Auxin induces three genes encoding 1-aminocyclopropane-1-carboxylate synthase in mung bean hypocotyls

Abstract

By screening a cDNA library of auxin-treated mung bean ( Vigna radiata L.) hypocotyls, we have isolated two full-length cDNA clones, pVR-ACS6 and pVR-ACS7, for 1-aminocyclopropane-1-carboxylate (ACQ synthase, the rate-limiting enzyme in the ethylene biosynthetic pathway. While pVR-ACS6 corresponds to the previously identified PCR fragment pMBAl, pVR-ACS7 is a new cDNA clone. pVR-ACS6 is 1867bp long encoding 472 amino acids (Mr = 53.6 kDa), and pVR-ACS7 is a 1840 bp clone encoding 468 amino acids (Mr = 53.1 kDa). The coding regions of pVR-ACS6 and pVR-ACS7 share 81 and 88 % identity at nucleotide and amino acid levels, respectively. Genomic Southern blot analyses suggest the existence of only one copy of ACS6 and ACS7 genes in the mung bean genome. Previously, it was reported that mung bean ACC synthase cDNA clone (pAIM-1) representing ACS1 gene was expressed following auxin treatment.
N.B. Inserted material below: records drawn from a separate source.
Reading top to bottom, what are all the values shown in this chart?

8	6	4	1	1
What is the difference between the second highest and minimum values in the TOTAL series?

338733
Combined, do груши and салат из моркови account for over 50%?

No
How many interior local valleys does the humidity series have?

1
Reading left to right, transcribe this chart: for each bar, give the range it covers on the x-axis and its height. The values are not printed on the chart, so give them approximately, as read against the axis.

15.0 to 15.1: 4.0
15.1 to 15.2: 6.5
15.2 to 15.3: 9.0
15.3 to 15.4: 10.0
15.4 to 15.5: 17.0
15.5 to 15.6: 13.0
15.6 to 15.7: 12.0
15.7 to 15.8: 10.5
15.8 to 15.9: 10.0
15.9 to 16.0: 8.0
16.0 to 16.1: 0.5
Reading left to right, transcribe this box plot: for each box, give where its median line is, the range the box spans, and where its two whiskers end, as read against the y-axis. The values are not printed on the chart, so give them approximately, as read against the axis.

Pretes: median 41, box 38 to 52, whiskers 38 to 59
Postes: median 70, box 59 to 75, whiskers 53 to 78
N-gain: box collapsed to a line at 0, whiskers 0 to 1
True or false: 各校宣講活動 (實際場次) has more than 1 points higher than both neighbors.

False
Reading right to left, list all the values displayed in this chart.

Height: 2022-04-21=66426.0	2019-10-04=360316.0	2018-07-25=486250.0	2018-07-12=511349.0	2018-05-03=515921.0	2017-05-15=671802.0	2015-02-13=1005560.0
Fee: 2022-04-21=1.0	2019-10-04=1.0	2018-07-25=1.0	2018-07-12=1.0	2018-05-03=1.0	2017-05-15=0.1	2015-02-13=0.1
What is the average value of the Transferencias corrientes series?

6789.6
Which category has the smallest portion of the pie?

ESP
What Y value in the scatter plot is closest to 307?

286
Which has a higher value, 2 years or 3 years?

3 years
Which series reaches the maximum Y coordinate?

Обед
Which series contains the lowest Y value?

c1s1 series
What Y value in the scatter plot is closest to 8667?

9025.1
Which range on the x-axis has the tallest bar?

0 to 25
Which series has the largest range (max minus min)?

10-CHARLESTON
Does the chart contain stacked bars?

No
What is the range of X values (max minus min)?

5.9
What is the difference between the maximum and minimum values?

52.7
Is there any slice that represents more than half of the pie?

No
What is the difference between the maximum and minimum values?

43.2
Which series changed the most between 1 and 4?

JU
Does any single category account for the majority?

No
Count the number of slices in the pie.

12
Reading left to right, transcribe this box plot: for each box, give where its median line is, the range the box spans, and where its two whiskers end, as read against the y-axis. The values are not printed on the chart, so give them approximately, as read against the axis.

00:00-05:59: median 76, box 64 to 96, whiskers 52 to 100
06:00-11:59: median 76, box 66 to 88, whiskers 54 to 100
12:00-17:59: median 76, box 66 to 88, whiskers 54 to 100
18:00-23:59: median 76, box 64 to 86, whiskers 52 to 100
Northern blot analyses were carried out to compare the magnitudes and induction kinetics of the expression of the three genes, ACS1, ACS6 and ACS7 whose expressions are induced by auxin (100 µM IAA) in hypocotyls. Although all three genes are expressed in response to auxin treatment, the level of ACS1 transcript is lower than those of ACS6 and ACS7 transcripts during the entire period of auxin treatment. ACS6 and ACS7 are specifically induced by auxin, while ACS1 is induced by cycloheximide, and to lesser extent by excision and auxin treatment. A comparison of deduced amino acid sequences among auxin-induced ACC synthases reveals that these enzymes share a high degree of homology (65–75 %) to VR-ACS6 and VR-ACS7 polypeptides, but only about 50% to VR-ACS1 polypeptide. These results indicate that ACC synthase is encoded by a multigene family and expression of these genes is differentially regulated by auxin in mung bean hypocotyl tissue.